This is a weird story to be sure, and in a lot of ways, not very Robert Heinlein-like. It actually feels a lot like a GK Chesterton or Charles Williams type book, where a genre like mystery is overlaid on a cosmology. Heinlein not being a Christian Apologist, we’re not getting a cosmology behind the mystery, but we are getting an otherworldly (sorry, spoiled) explanation for the strange occurences in the book to explain Jonathan Hoag’s behavior. I can’t say those explanations make a lot of sense, but they’re interesting. The tone in this book is very fun and interesting, and Ted and Cynthia Randall share a lot of similarities to Agatha Christie’s Tommy and Tuppence, and I wouldn’t even be surprised if he had them in mind here, or as would be their wont, using some other married detective pair as his model.
Waldo takes place in a future Earth where there’s a significant and necessary engineering problem that needs solving.
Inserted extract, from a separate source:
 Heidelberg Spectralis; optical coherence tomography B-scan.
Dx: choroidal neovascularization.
What is that problem? Who cares? What does matter is that Waldo, a genetically (and socially) damaged genius might be the only person capable of solving it. It turns out that the issue might give him insight into his own issues. Waldo lives in an orbiting space station and years of weightlessness and zerogravity has caused him to gain a lot of weight and his muscles to atrophy. His only companion is a dog who seems to enjoy the floating station, especially since the birds he brought did not enjoy it. By the way, if you think Robert Heinlein is going to be sympathetic to Waldo’s situation, you’d be incorrect. Or rather, Heinlein believes that there’s no sympathy for one’s suffering, but admiration for one’s working to fix it. All suffering is fixable.
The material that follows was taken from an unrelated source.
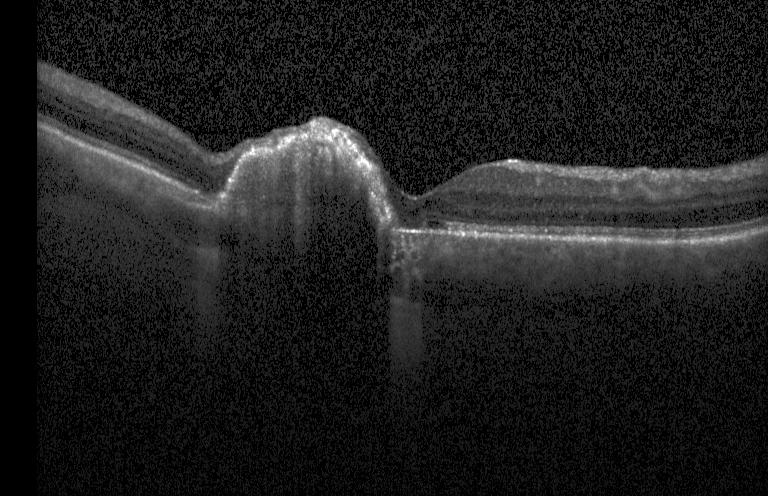
This B-scan demonstrates a choroidal neovascular membrane.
The solution involve Waldo tapping into ideas of parallel universes, or more so, one parallel universe that links to our universe at a kind of one to one ratio in terms of matter, but not size. This allows him to see his place in the world as a kind of conduit between the two universe’s and no longer an outcast (or more so in his mind an ascended being) and more of a gateway. Also, important, he loses some weight.
One thing that is really interesting to me in this one is how much space station seems to be the basis for the moon base in William Sleator’s The Green Futures of Tycho, where one of the characters lives in a weightless environment (according to the novel) because of what his weight would be on Earth. Sci-fi does like to judge.
In this novella, we find ourselves in a world where magic is real. Iron is not subject to magic, but other elements are, so our narrator, a contractor who never really deals in magic mostly uses iron for his construction projects. One day he is accosted and shaken down in a magic-based protection racket. This makes him mad, and the novella turns into a kind of noir detective novel where he goes looking into the shady character, and needs to delve into the magic underworld to make this happen.
This book is another weird one for Robert Heinlein, because even in his most fantasy-adjacent books, he always seems to want to tie it back to scientific understandings. From the books I’ve read, maybe only Glory Road feels decidedly fantasy through and through. The playing around with genre in this book, especially given that this book was written in the 1940s, and therefore predates the publication of Lord of the Rings and other widely mainstream fantasy novels really shows how inventive Heinlein could be at times.